• **Goal**
Pull out the lines of the entries, unchanged, from the line with "Is there <item>liver</item> here?" through the end of the entries. Leave the pictures out of your answer.

• **Outline entries**

# # # # #

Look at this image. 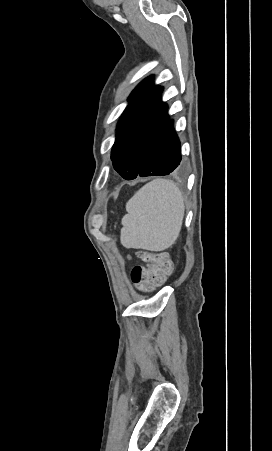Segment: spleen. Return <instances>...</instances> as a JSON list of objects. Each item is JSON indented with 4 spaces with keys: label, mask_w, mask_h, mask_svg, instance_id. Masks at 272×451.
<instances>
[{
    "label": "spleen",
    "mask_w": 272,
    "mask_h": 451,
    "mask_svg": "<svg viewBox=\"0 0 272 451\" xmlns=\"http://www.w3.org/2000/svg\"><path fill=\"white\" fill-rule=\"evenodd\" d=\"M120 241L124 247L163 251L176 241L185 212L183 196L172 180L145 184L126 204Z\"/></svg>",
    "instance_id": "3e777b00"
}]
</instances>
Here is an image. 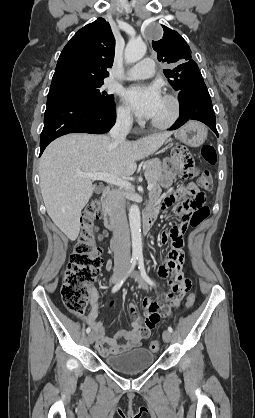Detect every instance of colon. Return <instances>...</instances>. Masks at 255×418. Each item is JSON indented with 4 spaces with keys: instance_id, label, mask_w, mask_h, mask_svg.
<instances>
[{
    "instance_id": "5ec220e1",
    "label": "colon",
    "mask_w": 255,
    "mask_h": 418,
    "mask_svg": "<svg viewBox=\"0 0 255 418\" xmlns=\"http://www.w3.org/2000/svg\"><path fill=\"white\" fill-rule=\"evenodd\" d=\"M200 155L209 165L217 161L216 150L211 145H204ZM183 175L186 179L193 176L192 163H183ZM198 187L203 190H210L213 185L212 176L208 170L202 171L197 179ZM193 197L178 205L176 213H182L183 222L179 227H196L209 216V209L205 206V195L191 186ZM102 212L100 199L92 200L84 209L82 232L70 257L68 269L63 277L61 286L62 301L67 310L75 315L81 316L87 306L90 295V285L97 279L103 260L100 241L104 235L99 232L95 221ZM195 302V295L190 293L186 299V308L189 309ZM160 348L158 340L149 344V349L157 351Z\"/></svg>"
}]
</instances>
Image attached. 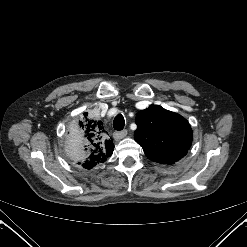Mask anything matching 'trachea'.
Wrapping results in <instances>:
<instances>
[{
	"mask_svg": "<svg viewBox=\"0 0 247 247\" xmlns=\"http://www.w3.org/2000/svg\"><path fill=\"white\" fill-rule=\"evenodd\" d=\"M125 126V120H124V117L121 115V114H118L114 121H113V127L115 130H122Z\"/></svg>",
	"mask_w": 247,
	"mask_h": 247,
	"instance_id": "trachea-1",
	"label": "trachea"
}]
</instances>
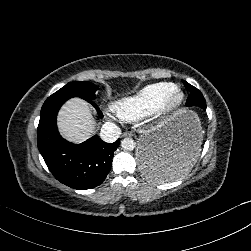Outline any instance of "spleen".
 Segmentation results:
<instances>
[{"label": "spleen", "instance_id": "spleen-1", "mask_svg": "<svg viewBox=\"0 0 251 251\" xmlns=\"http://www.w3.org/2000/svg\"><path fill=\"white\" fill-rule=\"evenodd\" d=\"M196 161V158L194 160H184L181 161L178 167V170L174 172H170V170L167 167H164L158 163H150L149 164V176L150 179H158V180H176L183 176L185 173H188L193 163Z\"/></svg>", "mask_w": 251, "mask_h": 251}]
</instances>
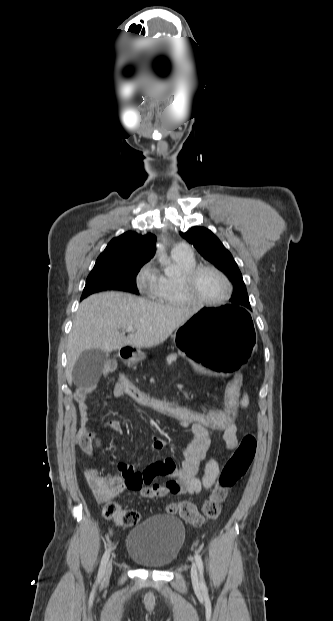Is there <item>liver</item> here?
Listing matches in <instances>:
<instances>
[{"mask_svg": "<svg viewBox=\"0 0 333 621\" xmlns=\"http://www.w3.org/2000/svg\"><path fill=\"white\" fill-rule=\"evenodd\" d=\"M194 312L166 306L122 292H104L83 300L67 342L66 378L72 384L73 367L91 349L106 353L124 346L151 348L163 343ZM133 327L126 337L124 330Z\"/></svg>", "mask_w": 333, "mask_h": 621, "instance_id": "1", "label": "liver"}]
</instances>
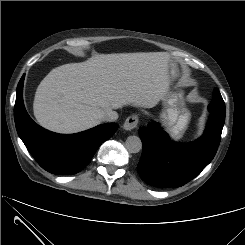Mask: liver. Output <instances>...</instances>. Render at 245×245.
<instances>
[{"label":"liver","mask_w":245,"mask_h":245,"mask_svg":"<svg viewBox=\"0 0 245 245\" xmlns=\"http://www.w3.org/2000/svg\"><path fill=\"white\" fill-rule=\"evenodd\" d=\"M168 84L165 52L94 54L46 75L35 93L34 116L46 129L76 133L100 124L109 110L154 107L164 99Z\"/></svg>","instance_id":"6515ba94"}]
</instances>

# # # # #

• **Response to the exercise**
Is there <item>liver</item> here?
Listing matches in <instances>:
<instances>
[{"mask_svg": "<svg viewBox=\"0 0 333 621\" xmlns=\"http://www.w3.org/2000/svg\"><path fill=\"white\" fill-rule=\"evenodd\" d=\"M194 312L166 306L122 292H104L83 300L67 342L66 378L72 384L73 367L91 349L106 353L124 346L151 348L163 343ZM133 327L126 337L124 330Z\"/></svg>", "mask_w": 333, "mask_h": 621, "instance_id": "1", "label": "liver"}]
</instances>
Mask: liver. Output <instances>...</instances>. Render at 245×245.
<instances>
[{"label":"liver","mask_w":245,"mask_h":245,"mask_svg":"<svg viewBox=\"0 0 245 245\" xmlns=\"http://www.w3.org/2000/svg\"><path fill=\"white\" fill-rule=\"evenodd\" d=\"M168 84L165 52L94 54L46 75L35 93L34 116L46 129L76 133L100 124L109 110L154 107L164 99Z\"/></svg>","instance_id":"6515ba94"}]
</instances>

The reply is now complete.